Dalam Peraturan Pemerintah Nomor 79 Tahun 2014 tentang Kebijakan Energi Nasional, target energi terbarukan dalam bauran energi nasional adalah 23 persen pada 2025. Sementara sampai dengan akhir 2018, porsi energi terbarukan masih kurang dari 8 persen dalam bauran energi nasional. Artinya, masih ada kekurangan 15 persen dalam waktu tujuh tahun untuk mencapai target 23 persen.
”Siapa pun yang nanti terpilih menjadi presiden dan wakil presiden harus menjalankan amanat dalam Kebijakan Energi Nasional, yaitu 23 persen energi terbarukan pada 2025. Saya tidak tahu apakah akan tercapai atau tidak dalam waktu yang tersisa, tetapi komitmen itu harus ada dan dibuktikan,” ujar Ketua Umum METI Surya Darma.
Surya mengakui, tantangan mencapai target 23 persen seperti yang diamanatkan dalam Kebijakan Energi Nasional berat sehingga perlu dicarikan solusi bersama.
Direktur Eksekutif Institute for Essential Services Reform Fabby Tumiwa menambahkan, perkembangan kapasitas terpasang energi terbarukan di Indonesia dalam tiga tahun terakhir kurang menggembirakan. Pada 2015-2018, penambahan kapasitas terpasang 800 megawatt. Padahal, pada 2010-2014, kapasitas terpasang energi terbarukan tumbuh 2.600 megawatt. Investasi energi terbarukan di Indonesia pada 2018 hanya 1,6 miliar dollar AS,” katanya.
Nilai itu sangat kecil dibandingkan dengan total investasi energi terbarukan di seluruh dunia yang mencapai 332 miliar dollar AS pada tahun yang sama.
”Padahal, Indonesia merupakan gudang sumber energi terbarukan,” kata Fabby.
Optimistis
Ketua Umum Asosiasi Pengembang Pembangkit Listrik Tenaga Air Riza Husni mengatakan, kendati berat, dirinya optimistis energi terbarukan memiliki masa depan cerah. Hal itu seiring dengan ongkos produksi listrik dari tenaga hidro yang kian murah dibandingkan dengan batubara. Ongkos produksi listrik tenaga hidro sudah lebih rendah daripada tenaga batubara yang mencapai 6 sen dollar AS sampai 7 sen dollar AS per kilowatt jam (kWh).
”Siapa saja yang terpilih sebagai presiden, pilihan terhadap energi terbarukan adalah sebuah pilihan yang rasional karena lambat laun ongkosnya lebih murah dari batubara. Dan yang tak kalah penting adalah keberlanjutannya lebih terjamin dan ramah lingkungan,” ucap Riza.

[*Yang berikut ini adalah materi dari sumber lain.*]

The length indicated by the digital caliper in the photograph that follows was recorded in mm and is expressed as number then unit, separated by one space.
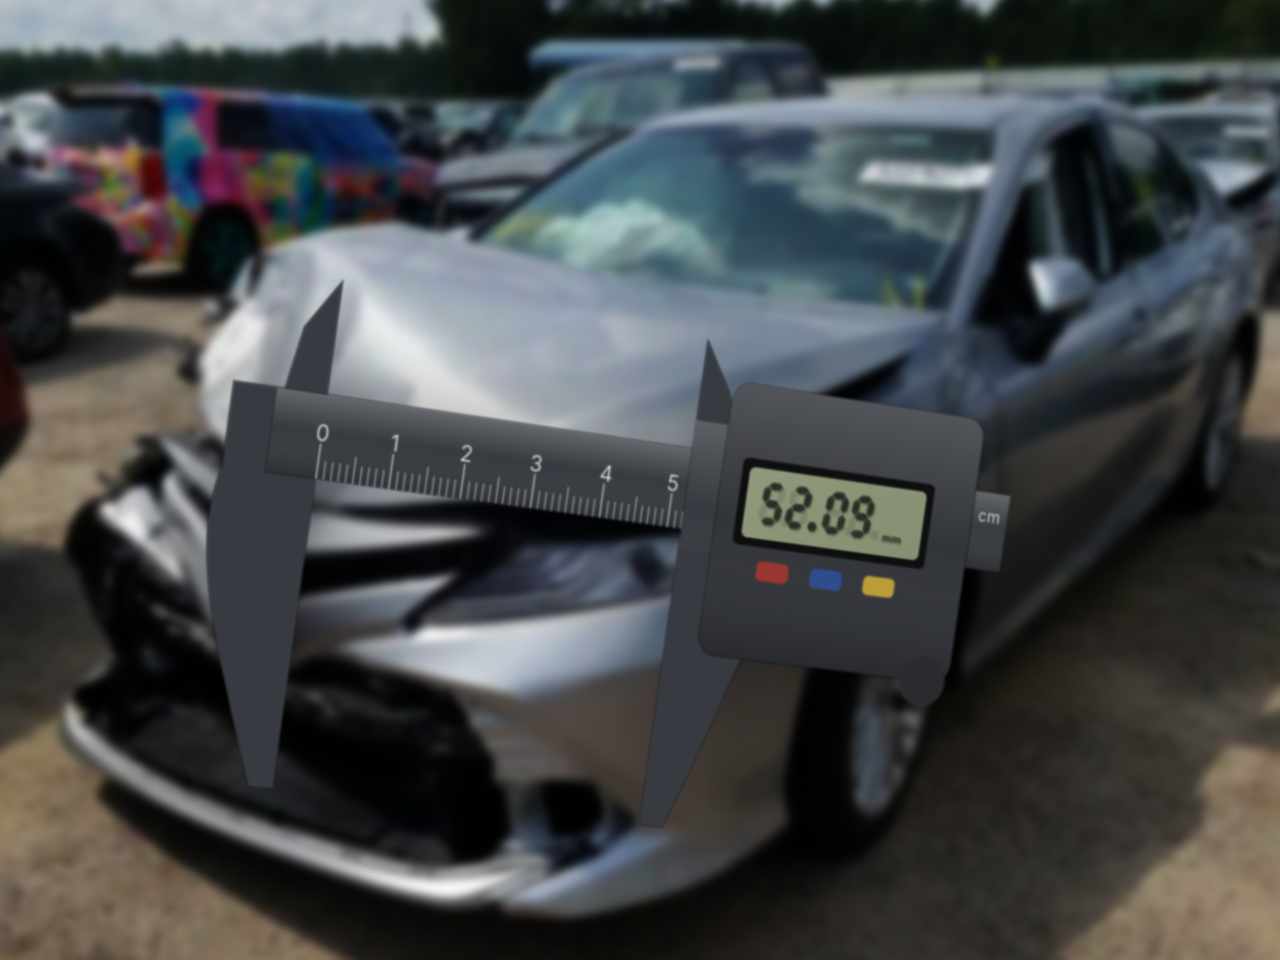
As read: 52.09 mm
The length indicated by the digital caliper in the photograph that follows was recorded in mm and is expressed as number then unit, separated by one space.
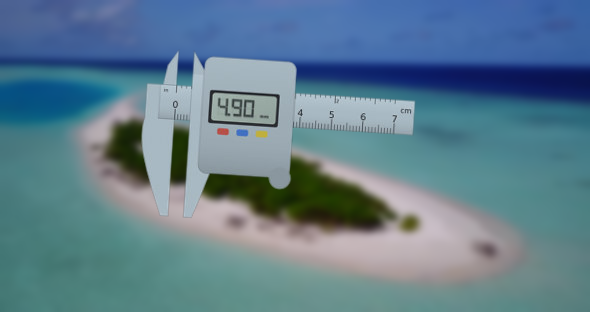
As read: 4.90 mm
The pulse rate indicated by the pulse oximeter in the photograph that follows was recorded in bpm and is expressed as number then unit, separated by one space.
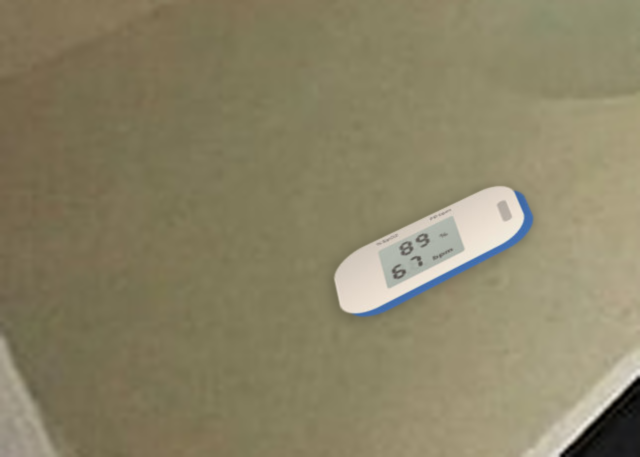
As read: 67 bpm
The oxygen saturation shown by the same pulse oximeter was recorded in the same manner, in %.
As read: 89 %
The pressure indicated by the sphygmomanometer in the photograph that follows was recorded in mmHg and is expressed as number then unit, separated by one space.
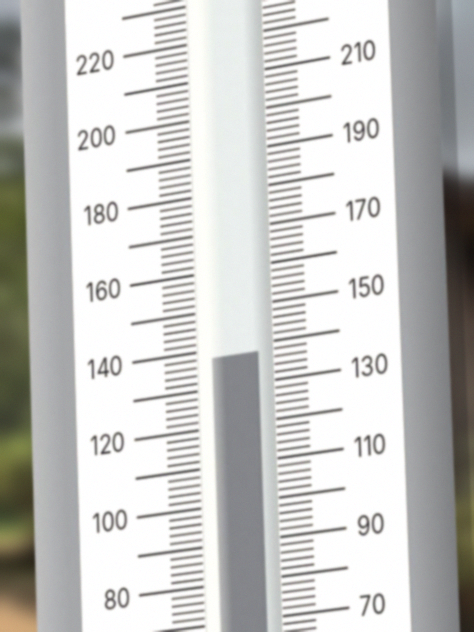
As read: 138 mmHg
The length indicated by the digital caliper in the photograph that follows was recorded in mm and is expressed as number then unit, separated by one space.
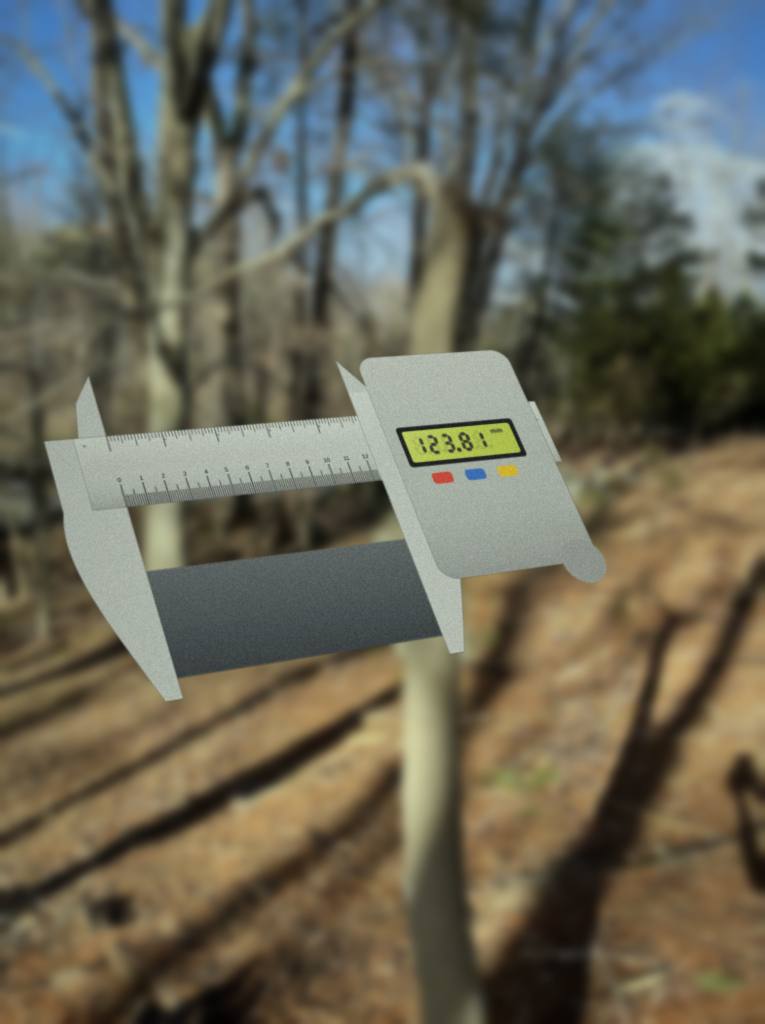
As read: 123.81 mm
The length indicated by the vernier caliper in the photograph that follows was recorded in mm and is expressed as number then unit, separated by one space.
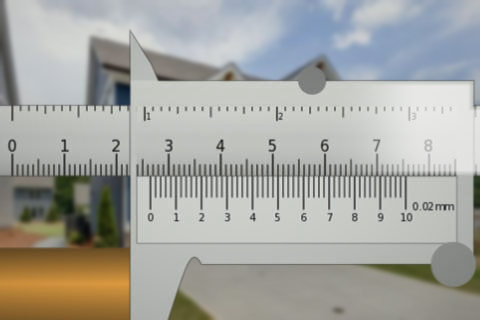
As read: 26.5 mm
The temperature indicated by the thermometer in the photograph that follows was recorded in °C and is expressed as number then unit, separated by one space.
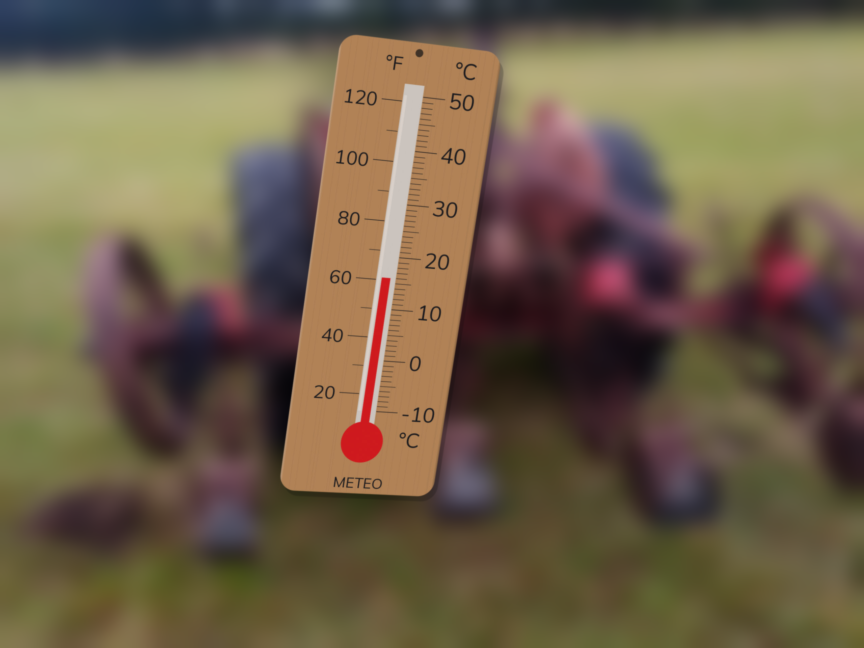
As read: 16 °C
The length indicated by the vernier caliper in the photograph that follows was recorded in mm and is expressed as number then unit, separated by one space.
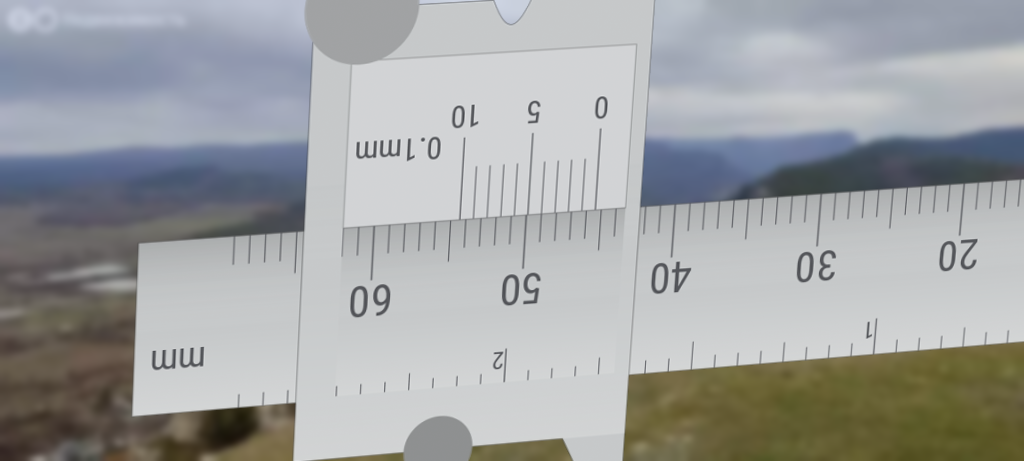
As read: 45.4 mm
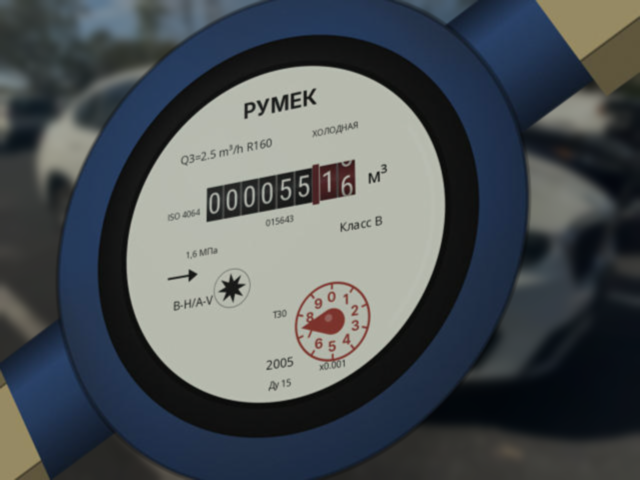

Selain itu, sejumlah pihak belum yakin target 23 persen bisa dicapai pada 2025 tanpa pengembangan tenaga nuklir. Nuklir bisa dibangun dalam skala besar atau ribuan megawatt. Namun, dalam Kebijakan Energi Nasional, pembangkit listrik tenaga nuklir hanya menjadi pilihan terakhir.